In the 1920's influences of Amsterdam School Expressionism gradually replaced Rationalism as the favoured protestant style of architecture.




Especially the "Gereformeerde Kerk" built many churches in Rationalistic style. A former pupil of Berlage was Tj. Kuipers, who would become one of the most important of protestant architects and the most important architect of protestant Rationalism. One of Berlage's lessons he understood well is that the shape of a building should be determined by its groundplan. Several of Kuipers' churches were built at the corner of two streets, almost completely covering all of the available space, like the Gereformeerde Bergsingelkerk in Rotterdam, built in 1914-1915.

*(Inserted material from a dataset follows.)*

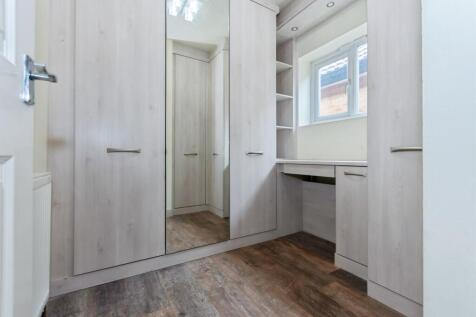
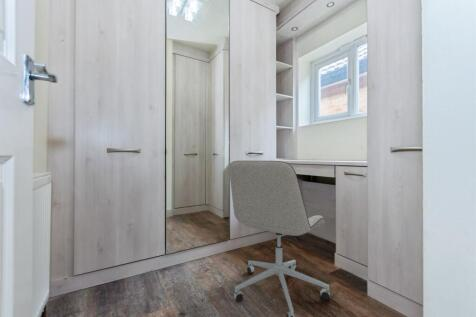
+ office chair [228,160,331,317]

The Nieuwe Badkapel ("New bath chapel") in Scheveningen dates from 1915-1916 and was designed by W.Ch. Kuijpers, a relatively unknown architect. The building, built for the 'Hervormde Kerk', is shaped like a Greek cross, consisting of four similar arms in Rationalistic style, with in the front corners two towers with Jugenstil spires. The big windows clearly remind of the neo-Renaissance style.





One of the last churches built in Rationalistic style is the reformed Julianakerk in Den Haag, designed by G. van Hoogevest and built 1924-1926. Here the Jugendstil is almost completely absent, only the tower still shows some influences. The rest of the building is almost pure Berlagian style.